Complete step by step solution:
Step 1:
Before solving the question, we have to see some definition which we are going to use in question.
The law of conservation of angular momentum states that when no external torque acts on an object, no change of angular momentum will occur.
Moment of inertia: Moment of inertia, in physics, quantitative measure of the rotational inertia of a body—i.e., the opposition that the body exhibits to having its speed of rotation about an axis altered by the application of a torque (turning force). The axis may be internal or external and may or may not be fixed.
We are given that u is the initial velocity of the solid sphere.
Now, By the conservation of angular momentum and relation of the inertia we can write $mur = {I_c}\omega$ …..(1)
Where r is the radius of the sphere, $\omega $ is the angular momentum when the sphere starts pure rolling motion, and ${I_c}$ is the moment of inertia.
Normally, the moment of inertia of a solid sphere about its natural axis passing through the center is –
$I = \dfrac{2}{5}m{r^2}$
Here, we require the moment of inertia of the sphere with respect to the tangent.
To find the moment of inertia about tangent, we have to apply the parallel axis theorem which states that the moment of inertia about any parallel axis is equal to the sum of moment of inertia about the natural axis and the product of mass and square of the distance between the axes.
Applying the parallel axis theorem, we get:
${I_c} = I + m{r^2}$
${I_c} = \dfrac{2}{5}m{r^2} + m{r^2} = \dfrac{{2 + 5}}{5}m{r^2} = \dfrac{7}{5}m{r^2}$
The moment of inertia of a solid sphere about a tangent is $\dfrac{7}{5}m{r^2}$ …… (2)
When a solid sphere starts rolling motion then the speed is, v=$\omega r$ or we can say $\omega = \dfrac{v}{r}$ …… (3)

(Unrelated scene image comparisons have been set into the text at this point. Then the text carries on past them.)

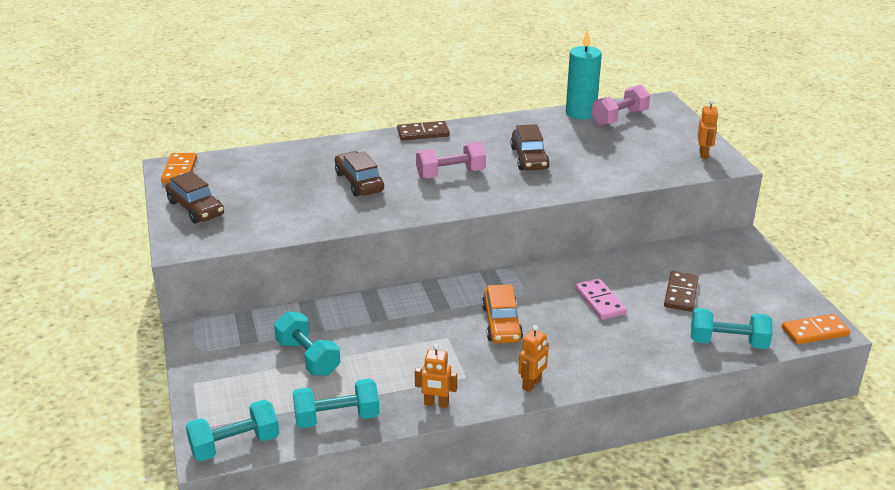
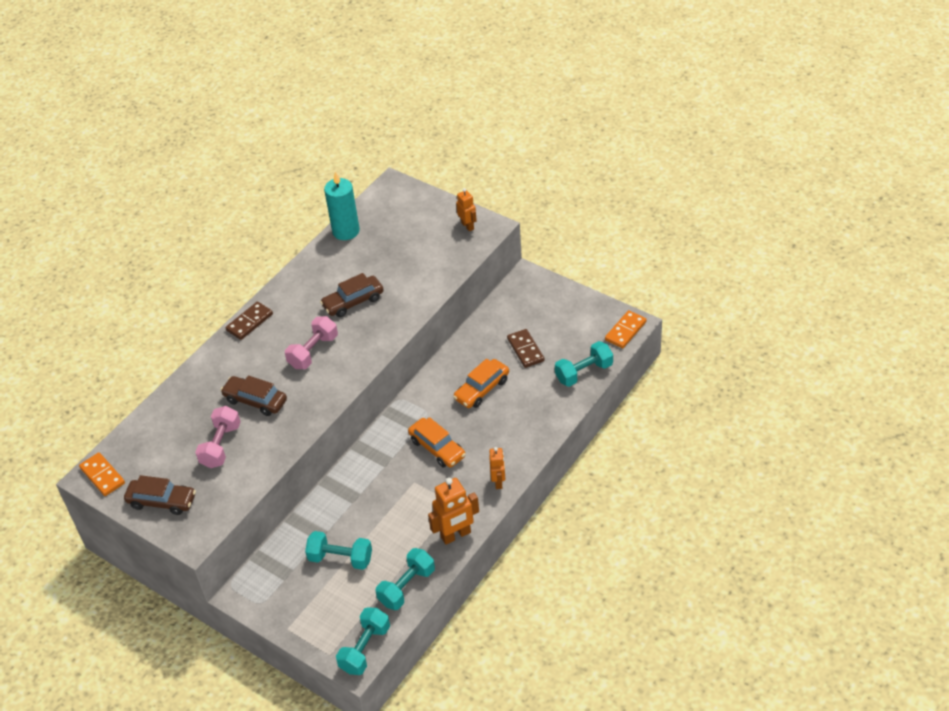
camera: 35 degrees left, 15 degrees up
orange robot [415,344,457,408] -> orange robot [428,478,479,545], size x1.63
brown car [510,124,550,170] -> brown car turned 105 degrees clockwise [320,273,384,317]
pink domino [575,278,627,320] -> orange car [453,359,509,408]
pink dumbbell [592,85,650,126] -> pink dumbbell moved to [195,406,241,468]

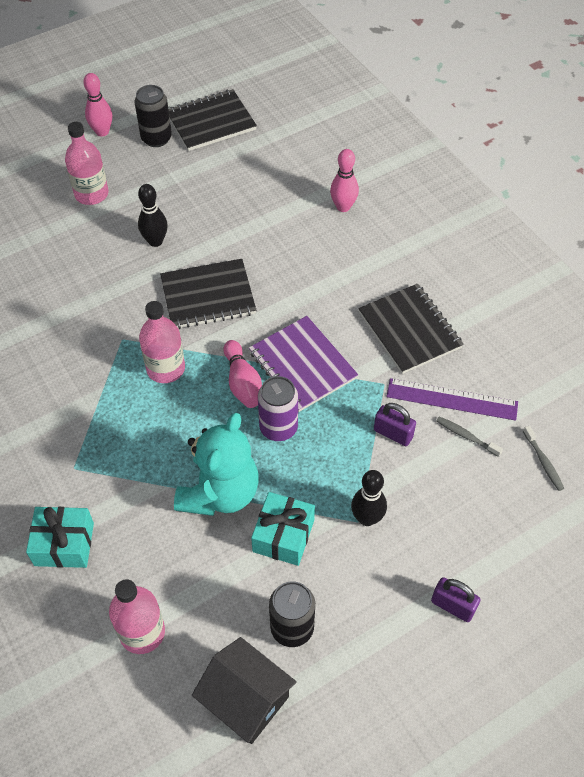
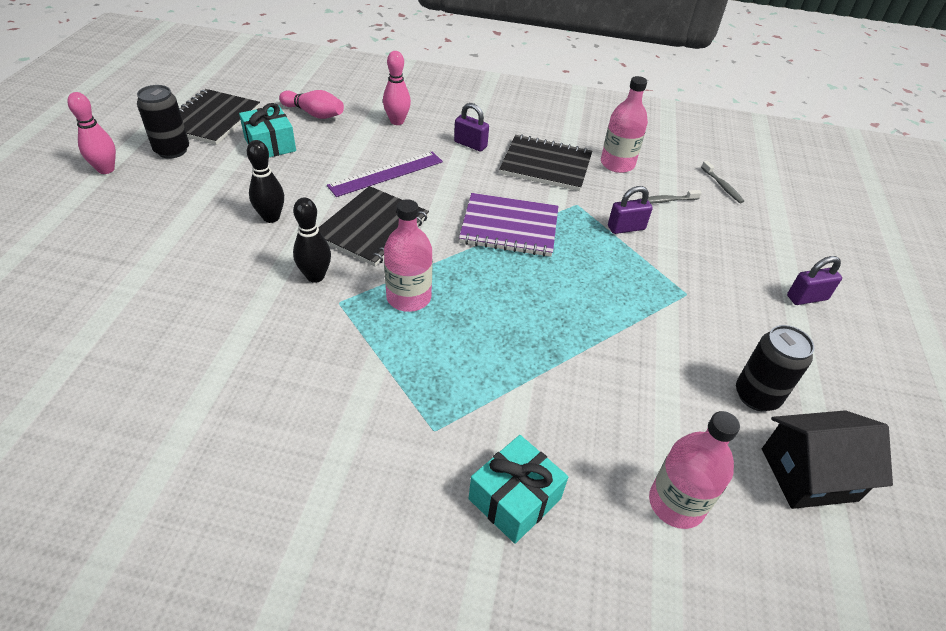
camera: 50 degrees left, 10 degrees down
pink bottle [65,122,109,205] -> pink bottle moved to [601,76,648,173]
turquoise teddy bear [174,413,259,516] -> none
pink bowling pin [223,340,262,408] -> pink bowling pin moved to [279,90,344,119]
turquoise gift [251,492,315,566] -> turquoise gift moved to [239,103,296,157]
purple can [258,376,298,441] -> none
black bowling pin [351,470,387,526] -> black bowling pin moved to [293,197,331,283]
purple ruler [387,378,518,421] -> purple ruler moved to [327,151,443,197]
grey toothbrush [523,426,564,491] -> grey toothbrush turned 45 degrees clockwise [701,161,744,203]
none -> purple padlock [454,103,489,151]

Putting equation (3) in (1) we get, $mur = \dfrac{7}{5}m{r^2} \times \dfrac{v}{r}$
Cancelling the terms, we get, $u$ = $\dfrac{7}{5}v$
From here we will get its speed when it starts pure rolling motion, $v = \dfrac{{5u}}{7}m{s^{ - 1}}$

Hence option C is correct.

Note: Important step: There are several forms of equation for angular momentum. Still, we need the formula in terms of the moment of inertia since the rolling motion is involved. Also, one should know that there is a different moment of inertia for different bodies and we are required here about the tangent.